## What to produce:
Rewrite every one of the records below, swapping "low wooden table" for "low lacquered table" wherever it occurs and keeping everything else the same. Omit the pictures from your answer.

■ ■ ■ ■ ■

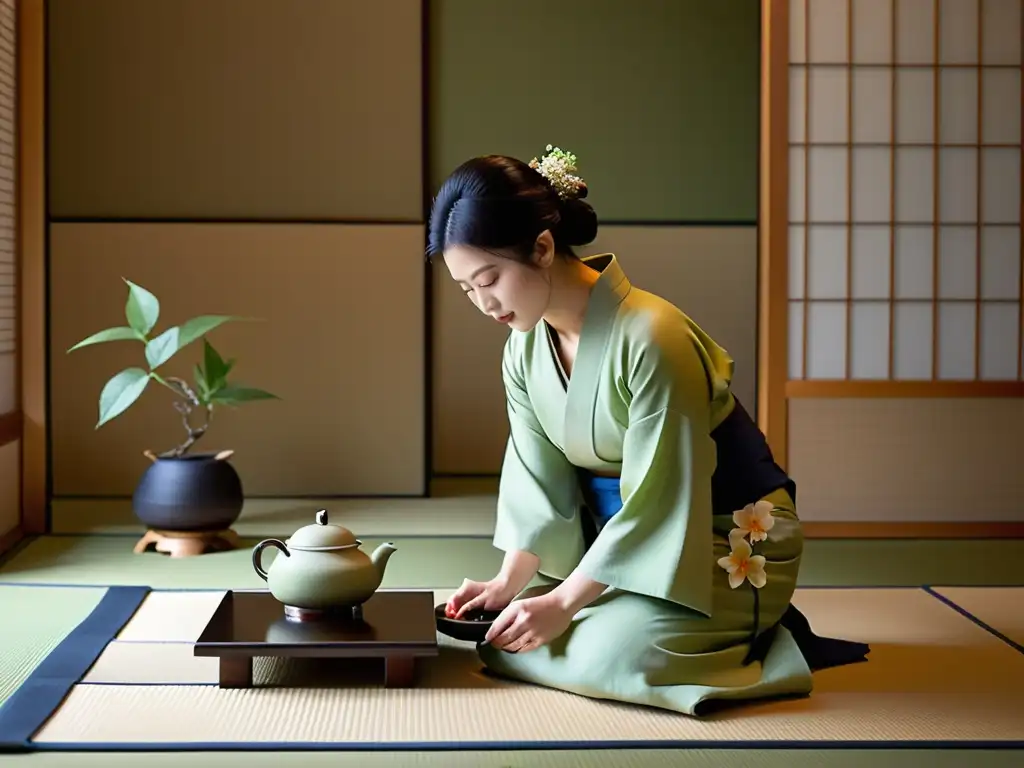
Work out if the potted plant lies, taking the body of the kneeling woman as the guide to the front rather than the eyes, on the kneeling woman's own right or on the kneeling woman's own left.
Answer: on the kneeling woman's own right

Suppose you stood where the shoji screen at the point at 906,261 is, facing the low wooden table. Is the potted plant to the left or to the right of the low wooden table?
right

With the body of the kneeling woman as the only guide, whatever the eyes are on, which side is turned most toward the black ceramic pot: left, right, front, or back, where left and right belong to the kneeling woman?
right

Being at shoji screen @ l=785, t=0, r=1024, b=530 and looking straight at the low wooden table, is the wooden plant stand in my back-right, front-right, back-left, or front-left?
front-right

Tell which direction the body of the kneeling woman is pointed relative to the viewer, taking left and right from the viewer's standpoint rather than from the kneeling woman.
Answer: facing the viewer and to the left of the viewer
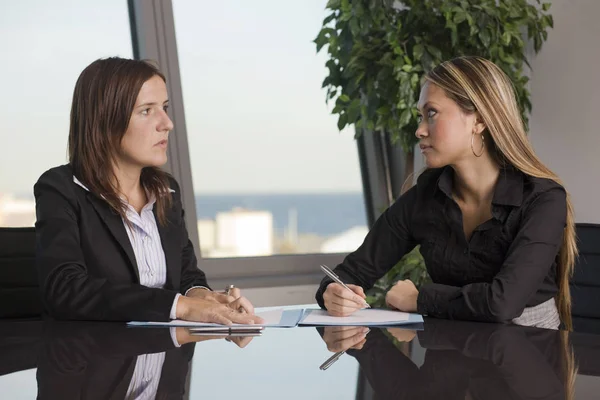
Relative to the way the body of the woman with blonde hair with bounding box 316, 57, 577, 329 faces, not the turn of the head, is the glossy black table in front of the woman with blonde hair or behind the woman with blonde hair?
in front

■ ■ ■ ■ ■

## Response:
Work out if the potted plant lies, taking the body of the kneeling woman as the guide to the front rather than the eyes, on the kneeling woman's own right or on the kneeling woman's own left.
Answer: on the kneeling woman's own right

Suppose you stood where the shoji screen at the point at 906,261 is, facing the low lacquered table. Is the potted plant to the left or to the right of the low lacquered table?
right

With the body of the kneeling woman as the only guide, whatever the eyes are on, which side is turned most toward the black ceramic pot: left, right, front, or back, where left and right belong to the kneeling woman?
right

Being at shoji screen @ l=785, t=0, r=1024, b=530 and looking straight at the low lacquered table, is the wooden plant stand in my back-right, front-right, back-left, or front-left?
front-right

Tell which direction the body of the kneeling woman is pointed relative to the viewer, taking left and right from the viewer's standpoint rather than from the kneeling woman.
Answer: facing the viewer and to the left of the viewer
Relative to the way the body of the woman with blonde hair with bounding box 316, 57, 577, 329 faces, not the turn of the head, is the glossy black table in front of the woman with blonde hair or behind the woman with blonde hair?
in front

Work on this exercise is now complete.